[Dataset items]

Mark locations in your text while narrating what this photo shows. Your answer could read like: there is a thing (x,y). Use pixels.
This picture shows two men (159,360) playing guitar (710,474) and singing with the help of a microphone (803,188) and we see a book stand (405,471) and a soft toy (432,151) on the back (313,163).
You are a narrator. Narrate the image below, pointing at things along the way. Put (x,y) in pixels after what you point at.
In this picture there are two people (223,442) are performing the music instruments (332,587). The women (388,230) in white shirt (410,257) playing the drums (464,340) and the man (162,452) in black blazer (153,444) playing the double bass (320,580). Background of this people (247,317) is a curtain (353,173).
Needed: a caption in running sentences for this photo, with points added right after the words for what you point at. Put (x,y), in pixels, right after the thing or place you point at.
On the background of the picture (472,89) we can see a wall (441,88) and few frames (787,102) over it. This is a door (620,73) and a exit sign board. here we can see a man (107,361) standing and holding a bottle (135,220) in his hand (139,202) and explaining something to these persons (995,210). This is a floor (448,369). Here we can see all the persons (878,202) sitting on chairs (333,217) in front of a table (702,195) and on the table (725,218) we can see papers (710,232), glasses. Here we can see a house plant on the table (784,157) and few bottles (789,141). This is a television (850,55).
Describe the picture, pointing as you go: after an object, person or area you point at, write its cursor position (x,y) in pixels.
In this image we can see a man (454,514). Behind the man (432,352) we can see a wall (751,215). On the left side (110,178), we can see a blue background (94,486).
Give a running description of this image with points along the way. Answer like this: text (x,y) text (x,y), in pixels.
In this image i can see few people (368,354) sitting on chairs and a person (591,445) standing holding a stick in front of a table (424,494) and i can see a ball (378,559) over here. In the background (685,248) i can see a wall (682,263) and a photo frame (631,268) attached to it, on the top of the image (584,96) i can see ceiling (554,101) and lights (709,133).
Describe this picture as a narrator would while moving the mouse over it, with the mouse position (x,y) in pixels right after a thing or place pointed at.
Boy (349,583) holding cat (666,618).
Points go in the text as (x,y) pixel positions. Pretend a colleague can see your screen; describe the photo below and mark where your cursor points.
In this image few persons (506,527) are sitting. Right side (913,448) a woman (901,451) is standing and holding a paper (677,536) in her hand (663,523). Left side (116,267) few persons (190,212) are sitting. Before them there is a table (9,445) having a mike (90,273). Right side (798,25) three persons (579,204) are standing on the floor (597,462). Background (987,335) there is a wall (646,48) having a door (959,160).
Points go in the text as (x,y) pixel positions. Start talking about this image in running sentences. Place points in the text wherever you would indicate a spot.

• WHAT YOU HAVE TO DO:
An exact copy of the lines from the one with "Points go in the text as (x,y) pixel positions. Pretend" to the final line of the entries is all that the answer should hold.

• ANSWER SECTION:
Points go in the text as (x,y) pixel positions. Pretend a colleague can see your screen; describe the photo below and mark where your cursor points.
In this image few persons (506,527) are sitting. Right side (913,448) a woman (901,451) is standing and holding a paper (677,536) in her hand (663,523). Left side (116,267) few persons (190,212) are sitting. Before them there is a table (9,445) having a mike (90,273). Right side (798,25) three persons (579,204) are standing on the floor (597,462). Background (987,335) there is a wall (646,48) having a door (959,160).
Points go in the text as (x,y) pixel positions. Start talking about this image in running sentences. Place points in the text wherever you would indicate a spot.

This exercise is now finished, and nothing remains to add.